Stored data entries
::::::
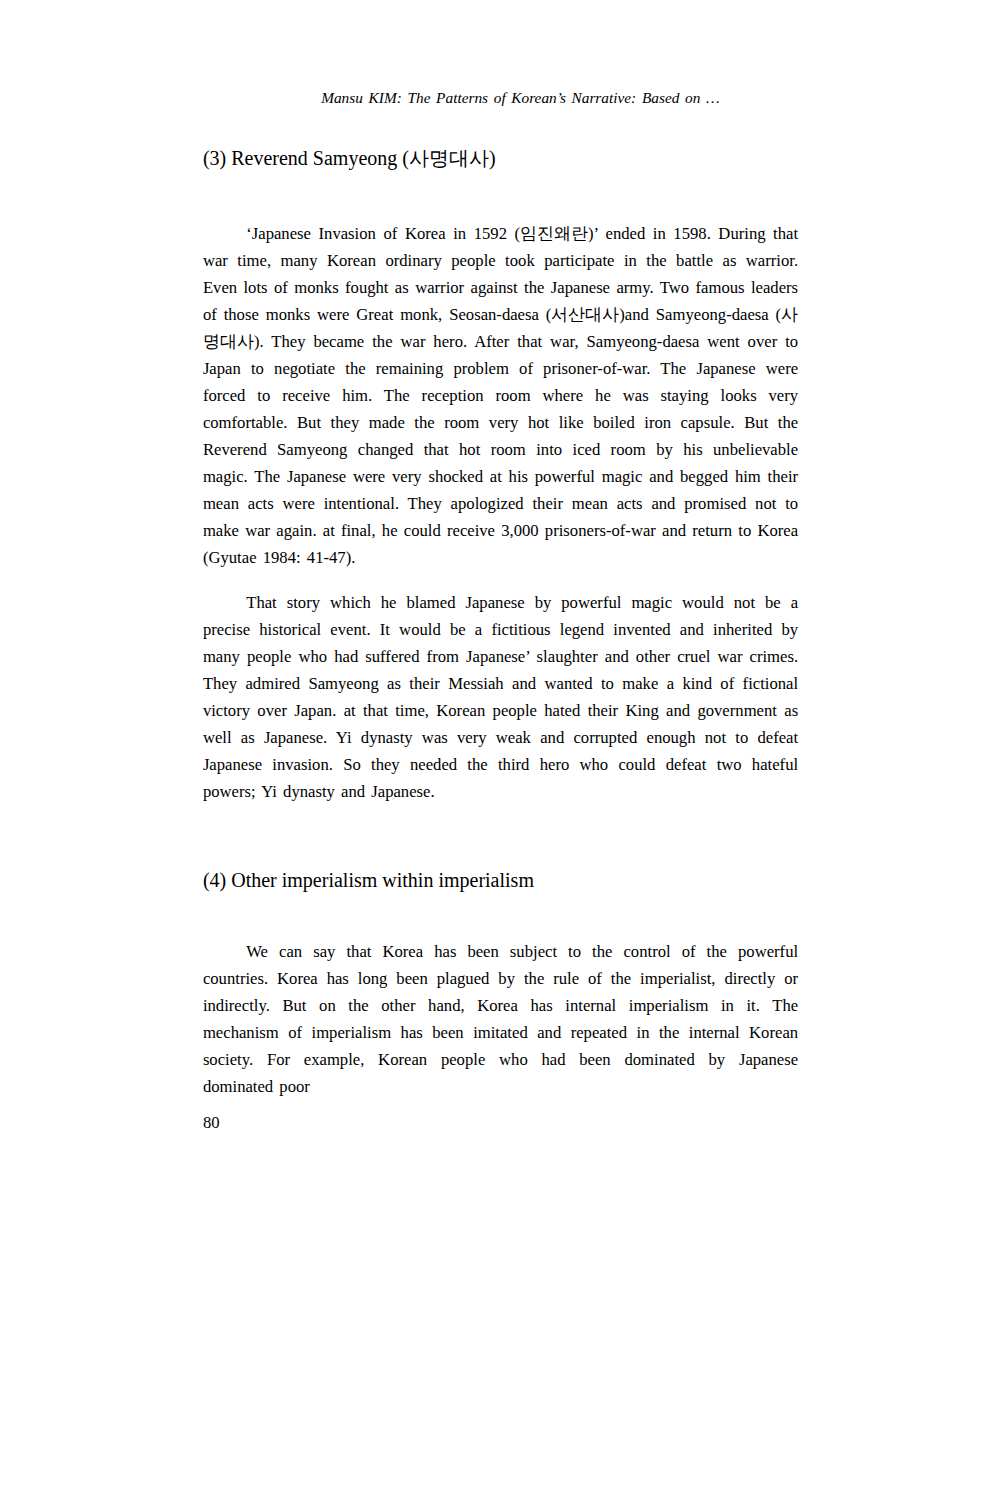Mansu KIM: The Patterns of Korean’s Narrative: Based on …
(3) Reverend Samyeong (사명대사)
‘Japanese Invasion of Korea in 1592 (임진왜란)’ ended in 1598. During that war time, many Korean ordinary people took participate in the battle as warrior. Even lots of monks fought as warrior against the Japanese army. Two famous leaders of those monks were Great monk, Seosan-daesa (서산대사)and Samyeong-daesa (사명대사). They became the war hero. After that war, Samyeong-daesa went over to Japan to negotiate the remaining problem of prisoner-of-war. The Japanese were forced to receive him. The reception room where he was staying looks very comfortable. But they made the room very hot like boiled iron capsule. But the Reverend Samyeong changed that hot room into iced room by his unbelievable magic. The Japanese were very shocked at his powerful magic and begged him their mean acts were intentional. They apologized their mean acts and promised not to make war again. at final, he could receive 3,000 prisoners-of-war and return to Korea (Gyutae 1984: 41-47).
That story which he blamed Japanese by powerful magic would not be a precise historical event. It would be a fictitious legend invented and inherited by many people who had suffered from Japanese’ slaughter and other cruel war crimes. They admired Samyeong as their Messiah and wanted to make a kind of fictional victory over Japan. at that time, Korean people hated their King and government as well as Japanese. Yi dynasty was very weak and corrupted enough not to defeat Japanese invasion. So they needed the third hero who could defeat two hateful powers; Yi dynasty and Japanese.
(4) Other imperialism within imperialism
We can say that Korea has been subject to the control of the powerful countries. Korea has long been plagued by the rule of the imperialist, directly or indirectly. But on the other hand, Korea has internal imperialism in it. The mechanism of imperialism has been imitated and repeated in the internal Korean society. For example, Korean people who had been dominated by Japanese dominated poor
80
::::::
Check every line above for the string "imperialism", and copy the ones that have it.

ANSWER SPACE:
(4) Other imperialism within imperialism
We can say that Korea has been subject to the control of the powerful countries. Korea has long been plagued by the rule of the imperialist, directly or indirectly. But on the other hand, Korea has internal imperialism in it. The mechanism of imperialism has been imitated and repeated in the internal Korean society. For example, Korean people who had been dominated by Japanese dominated poor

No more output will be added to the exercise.